= 1992 Motorcraft Formula Ford Driver to Europe Series =

The 1992 Motorcraft Formula Ford Driver to Europe Series was an Australian motor racing competition for Formula Ford racing cars.
It was the 23rd Australian national series for Formula Fords.

The series was won by Cameron McConville driving a Van Diemen RF92.

==Schedule==
The series was contested over eight rounds with one race per round.

*Information given*
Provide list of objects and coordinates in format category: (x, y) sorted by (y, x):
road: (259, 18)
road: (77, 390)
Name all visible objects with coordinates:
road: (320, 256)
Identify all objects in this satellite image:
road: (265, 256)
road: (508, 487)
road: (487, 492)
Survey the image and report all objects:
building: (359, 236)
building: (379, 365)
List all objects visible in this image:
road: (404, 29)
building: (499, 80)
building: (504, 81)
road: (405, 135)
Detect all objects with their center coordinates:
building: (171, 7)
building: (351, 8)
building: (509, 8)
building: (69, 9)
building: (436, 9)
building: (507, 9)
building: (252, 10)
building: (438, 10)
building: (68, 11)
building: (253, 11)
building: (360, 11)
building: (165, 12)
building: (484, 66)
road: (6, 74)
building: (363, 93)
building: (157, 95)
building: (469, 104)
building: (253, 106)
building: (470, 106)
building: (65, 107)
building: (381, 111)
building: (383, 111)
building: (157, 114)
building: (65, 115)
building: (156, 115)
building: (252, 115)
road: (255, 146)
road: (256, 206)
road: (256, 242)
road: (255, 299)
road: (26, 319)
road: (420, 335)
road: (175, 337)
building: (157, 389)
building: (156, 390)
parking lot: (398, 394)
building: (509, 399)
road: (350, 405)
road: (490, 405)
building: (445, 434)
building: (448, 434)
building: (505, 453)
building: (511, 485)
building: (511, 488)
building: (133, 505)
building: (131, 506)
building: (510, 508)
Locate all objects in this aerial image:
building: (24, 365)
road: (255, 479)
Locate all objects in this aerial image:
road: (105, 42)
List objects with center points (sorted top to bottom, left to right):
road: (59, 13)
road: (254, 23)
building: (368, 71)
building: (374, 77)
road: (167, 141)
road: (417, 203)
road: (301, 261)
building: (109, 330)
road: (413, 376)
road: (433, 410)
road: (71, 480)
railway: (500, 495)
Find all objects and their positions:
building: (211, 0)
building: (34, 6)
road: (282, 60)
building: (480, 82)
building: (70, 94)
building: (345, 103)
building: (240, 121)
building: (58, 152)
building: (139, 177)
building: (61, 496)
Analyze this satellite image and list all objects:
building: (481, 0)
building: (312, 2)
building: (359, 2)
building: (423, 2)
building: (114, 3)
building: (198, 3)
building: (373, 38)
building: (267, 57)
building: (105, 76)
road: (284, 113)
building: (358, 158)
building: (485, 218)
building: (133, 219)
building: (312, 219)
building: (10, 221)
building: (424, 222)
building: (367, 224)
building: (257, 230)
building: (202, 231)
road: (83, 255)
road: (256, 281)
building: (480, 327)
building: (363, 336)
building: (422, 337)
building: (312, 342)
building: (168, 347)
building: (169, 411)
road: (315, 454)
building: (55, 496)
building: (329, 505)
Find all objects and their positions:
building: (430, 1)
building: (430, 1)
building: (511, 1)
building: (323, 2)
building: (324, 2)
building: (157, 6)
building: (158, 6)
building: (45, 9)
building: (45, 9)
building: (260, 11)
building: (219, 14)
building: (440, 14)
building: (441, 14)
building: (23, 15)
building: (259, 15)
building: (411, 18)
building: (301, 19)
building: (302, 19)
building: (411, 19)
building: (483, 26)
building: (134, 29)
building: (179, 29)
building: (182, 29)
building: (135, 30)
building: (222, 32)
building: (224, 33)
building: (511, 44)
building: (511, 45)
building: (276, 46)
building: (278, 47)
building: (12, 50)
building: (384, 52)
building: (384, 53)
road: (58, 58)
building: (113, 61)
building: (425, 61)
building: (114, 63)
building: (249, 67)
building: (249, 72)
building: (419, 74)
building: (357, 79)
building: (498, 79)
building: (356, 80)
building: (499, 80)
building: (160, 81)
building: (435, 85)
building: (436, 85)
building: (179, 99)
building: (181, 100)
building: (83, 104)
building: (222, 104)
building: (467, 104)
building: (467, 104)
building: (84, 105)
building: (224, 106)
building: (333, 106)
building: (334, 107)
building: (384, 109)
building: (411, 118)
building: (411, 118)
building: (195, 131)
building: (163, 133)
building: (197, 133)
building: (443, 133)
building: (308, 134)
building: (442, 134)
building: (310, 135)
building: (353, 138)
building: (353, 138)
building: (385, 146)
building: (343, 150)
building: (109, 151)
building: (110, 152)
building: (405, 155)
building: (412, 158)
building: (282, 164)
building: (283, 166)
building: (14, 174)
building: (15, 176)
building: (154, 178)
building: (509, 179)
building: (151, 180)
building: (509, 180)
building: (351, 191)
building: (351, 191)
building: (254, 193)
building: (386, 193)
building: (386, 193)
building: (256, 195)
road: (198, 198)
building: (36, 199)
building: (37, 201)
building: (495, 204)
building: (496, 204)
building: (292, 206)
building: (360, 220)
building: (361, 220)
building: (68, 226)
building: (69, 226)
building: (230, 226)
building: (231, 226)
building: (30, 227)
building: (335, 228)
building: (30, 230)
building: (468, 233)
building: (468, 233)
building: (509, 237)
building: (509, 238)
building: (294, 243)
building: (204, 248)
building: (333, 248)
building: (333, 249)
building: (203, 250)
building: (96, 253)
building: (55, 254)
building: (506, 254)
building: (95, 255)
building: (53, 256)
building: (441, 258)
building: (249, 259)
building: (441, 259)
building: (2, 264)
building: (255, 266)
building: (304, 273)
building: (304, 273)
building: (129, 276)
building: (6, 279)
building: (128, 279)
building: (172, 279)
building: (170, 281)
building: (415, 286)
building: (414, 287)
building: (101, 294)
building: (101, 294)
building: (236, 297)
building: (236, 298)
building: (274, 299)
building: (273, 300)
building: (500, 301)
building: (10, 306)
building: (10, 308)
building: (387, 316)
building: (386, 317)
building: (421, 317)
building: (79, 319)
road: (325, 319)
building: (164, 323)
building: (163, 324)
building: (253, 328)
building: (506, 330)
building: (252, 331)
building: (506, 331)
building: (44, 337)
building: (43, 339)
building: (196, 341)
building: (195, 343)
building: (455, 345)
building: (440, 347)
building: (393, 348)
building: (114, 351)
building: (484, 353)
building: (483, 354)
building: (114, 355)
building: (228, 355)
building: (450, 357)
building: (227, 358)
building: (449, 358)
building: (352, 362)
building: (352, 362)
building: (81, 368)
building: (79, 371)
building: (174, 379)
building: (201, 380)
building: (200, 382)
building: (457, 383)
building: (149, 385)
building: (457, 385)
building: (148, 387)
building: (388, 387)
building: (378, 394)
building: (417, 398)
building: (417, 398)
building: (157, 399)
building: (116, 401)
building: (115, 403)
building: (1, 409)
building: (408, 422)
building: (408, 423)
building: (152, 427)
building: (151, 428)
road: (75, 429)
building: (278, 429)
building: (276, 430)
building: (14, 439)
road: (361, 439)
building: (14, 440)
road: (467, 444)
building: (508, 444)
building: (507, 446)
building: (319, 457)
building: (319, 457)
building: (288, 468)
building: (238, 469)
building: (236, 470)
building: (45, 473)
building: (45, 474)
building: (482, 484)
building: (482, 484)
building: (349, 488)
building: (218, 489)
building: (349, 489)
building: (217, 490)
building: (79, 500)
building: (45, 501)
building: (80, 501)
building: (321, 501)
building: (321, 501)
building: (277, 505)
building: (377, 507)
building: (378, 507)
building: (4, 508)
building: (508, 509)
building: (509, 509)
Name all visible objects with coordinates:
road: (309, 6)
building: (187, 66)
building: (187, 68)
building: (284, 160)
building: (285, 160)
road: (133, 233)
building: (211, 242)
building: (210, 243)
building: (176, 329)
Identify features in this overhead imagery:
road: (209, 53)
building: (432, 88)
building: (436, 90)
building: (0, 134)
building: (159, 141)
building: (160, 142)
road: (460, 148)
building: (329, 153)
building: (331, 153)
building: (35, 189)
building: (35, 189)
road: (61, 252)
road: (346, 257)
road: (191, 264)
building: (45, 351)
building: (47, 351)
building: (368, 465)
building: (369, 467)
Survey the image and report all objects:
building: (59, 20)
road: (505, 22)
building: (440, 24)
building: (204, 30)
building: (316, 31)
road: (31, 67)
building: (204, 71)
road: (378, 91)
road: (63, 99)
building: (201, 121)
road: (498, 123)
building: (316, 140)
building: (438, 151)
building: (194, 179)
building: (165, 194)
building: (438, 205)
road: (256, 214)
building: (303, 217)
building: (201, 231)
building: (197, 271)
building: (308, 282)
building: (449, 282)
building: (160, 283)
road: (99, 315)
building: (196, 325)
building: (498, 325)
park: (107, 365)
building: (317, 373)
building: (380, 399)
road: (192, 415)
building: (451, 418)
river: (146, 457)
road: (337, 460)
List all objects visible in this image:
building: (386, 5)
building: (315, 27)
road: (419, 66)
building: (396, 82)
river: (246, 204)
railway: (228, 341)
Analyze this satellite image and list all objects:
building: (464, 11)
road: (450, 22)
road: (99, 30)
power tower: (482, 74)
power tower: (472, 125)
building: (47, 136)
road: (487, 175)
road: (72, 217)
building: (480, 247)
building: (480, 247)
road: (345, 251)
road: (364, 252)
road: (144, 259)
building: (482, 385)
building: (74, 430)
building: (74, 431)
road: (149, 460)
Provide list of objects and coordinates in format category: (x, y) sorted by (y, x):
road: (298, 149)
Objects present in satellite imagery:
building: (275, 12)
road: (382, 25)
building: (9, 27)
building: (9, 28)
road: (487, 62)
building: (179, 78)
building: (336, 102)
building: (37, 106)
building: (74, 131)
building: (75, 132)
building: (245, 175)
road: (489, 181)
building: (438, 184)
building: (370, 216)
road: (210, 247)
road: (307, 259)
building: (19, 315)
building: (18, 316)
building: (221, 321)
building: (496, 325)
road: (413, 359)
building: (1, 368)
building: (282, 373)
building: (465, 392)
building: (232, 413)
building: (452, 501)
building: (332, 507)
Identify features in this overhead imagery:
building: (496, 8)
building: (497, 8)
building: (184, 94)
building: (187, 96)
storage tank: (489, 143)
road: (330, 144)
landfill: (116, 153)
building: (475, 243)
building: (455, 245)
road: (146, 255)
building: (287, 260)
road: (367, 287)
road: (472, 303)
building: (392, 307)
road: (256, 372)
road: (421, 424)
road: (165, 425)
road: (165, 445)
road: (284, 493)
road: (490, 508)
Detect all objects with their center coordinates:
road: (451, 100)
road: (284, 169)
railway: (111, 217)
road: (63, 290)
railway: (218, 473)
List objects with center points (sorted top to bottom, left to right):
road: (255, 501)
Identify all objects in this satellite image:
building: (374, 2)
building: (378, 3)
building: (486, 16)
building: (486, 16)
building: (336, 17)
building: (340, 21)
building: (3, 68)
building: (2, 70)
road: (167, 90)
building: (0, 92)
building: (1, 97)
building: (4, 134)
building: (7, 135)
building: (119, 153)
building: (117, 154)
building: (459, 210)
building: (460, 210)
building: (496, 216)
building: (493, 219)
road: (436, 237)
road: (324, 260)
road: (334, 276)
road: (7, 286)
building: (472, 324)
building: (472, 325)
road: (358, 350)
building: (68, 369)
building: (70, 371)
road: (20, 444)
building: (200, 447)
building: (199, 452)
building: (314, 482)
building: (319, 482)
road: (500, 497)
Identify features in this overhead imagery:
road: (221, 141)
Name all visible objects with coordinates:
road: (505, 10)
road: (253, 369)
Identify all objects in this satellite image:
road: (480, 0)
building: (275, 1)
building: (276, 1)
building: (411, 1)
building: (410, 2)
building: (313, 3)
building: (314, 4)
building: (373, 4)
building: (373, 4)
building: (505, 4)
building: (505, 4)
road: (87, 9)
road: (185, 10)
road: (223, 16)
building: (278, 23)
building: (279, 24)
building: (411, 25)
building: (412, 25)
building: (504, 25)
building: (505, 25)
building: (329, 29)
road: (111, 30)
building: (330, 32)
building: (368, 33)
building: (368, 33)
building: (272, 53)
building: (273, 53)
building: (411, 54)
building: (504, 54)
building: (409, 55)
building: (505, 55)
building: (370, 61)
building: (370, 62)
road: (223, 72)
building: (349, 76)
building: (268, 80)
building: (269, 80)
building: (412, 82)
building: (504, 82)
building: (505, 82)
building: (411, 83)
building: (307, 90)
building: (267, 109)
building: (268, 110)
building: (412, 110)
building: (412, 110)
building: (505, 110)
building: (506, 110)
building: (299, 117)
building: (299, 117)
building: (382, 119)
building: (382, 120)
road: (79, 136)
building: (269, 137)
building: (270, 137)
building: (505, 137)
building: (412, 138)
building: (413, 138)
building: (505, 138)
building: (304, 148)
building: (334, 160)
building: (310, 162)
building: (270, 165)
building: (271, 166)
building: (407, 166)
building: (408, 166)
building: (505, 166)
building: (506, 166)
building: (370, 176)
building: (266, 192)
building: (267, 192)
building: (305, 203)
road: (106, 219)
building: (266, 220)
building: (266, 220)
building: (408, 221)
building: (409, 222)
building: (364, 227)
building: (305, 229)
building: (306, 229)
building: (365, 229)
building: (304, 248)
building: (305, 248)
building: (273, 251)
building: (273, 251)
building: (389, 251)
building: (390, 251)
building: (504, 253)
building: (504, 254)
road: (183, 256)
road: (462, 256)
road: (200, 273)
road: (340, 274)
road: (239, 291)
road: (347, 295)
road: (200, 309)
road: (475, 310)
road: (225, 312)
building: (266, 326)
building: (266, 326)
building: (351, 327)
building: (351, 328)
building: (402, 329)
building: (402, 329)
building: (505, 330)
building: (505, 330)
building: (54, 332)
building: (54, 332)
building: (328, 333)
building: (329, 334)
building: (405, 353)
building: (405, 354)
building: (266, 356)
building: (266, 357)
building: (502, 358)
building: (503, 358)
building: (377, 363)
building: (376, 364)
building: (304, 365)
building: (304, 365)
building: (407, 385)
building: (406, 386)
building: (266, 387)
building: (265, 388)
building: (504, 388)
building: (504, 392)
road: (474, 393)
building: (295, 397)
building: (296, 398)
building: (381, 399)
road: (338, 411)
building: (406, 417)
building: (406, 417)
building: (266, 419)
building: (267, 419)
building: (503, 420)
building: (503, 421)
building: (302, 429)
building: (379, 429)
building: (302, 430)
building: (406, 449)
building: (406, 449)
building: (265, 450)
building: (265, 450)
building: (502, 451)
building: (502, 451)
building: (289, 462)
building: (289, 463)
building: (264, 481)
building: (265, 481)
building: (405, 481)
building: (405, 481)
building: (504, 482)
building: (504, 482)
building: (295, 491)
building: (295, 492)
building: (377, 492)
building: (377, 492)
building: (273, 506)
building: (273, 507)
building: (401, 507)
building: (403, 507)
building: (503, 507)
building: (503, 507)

*Prompt 1*
In the 1992 Motorcraft Formula Ford series text, which car did the series winner drive?
*Prompt 2*
From the 1992 Motorcraft Formula Ford series text, reproduce the part that starts with the words containing "The 1992 Motorcraft" and ends with "Van Diemen RF92.".

*Reply 1*
A Van Diemen RF92

*Reply 2*
The 1992 Motorcraft Formula Ford Driver to Europe Series was an Australian motor racing competition for Formula Ford racing cars.
It was the 23rd Australian national series for Formula Fords.

The series was won by Cameron McConville driving a Van Diemen RF92.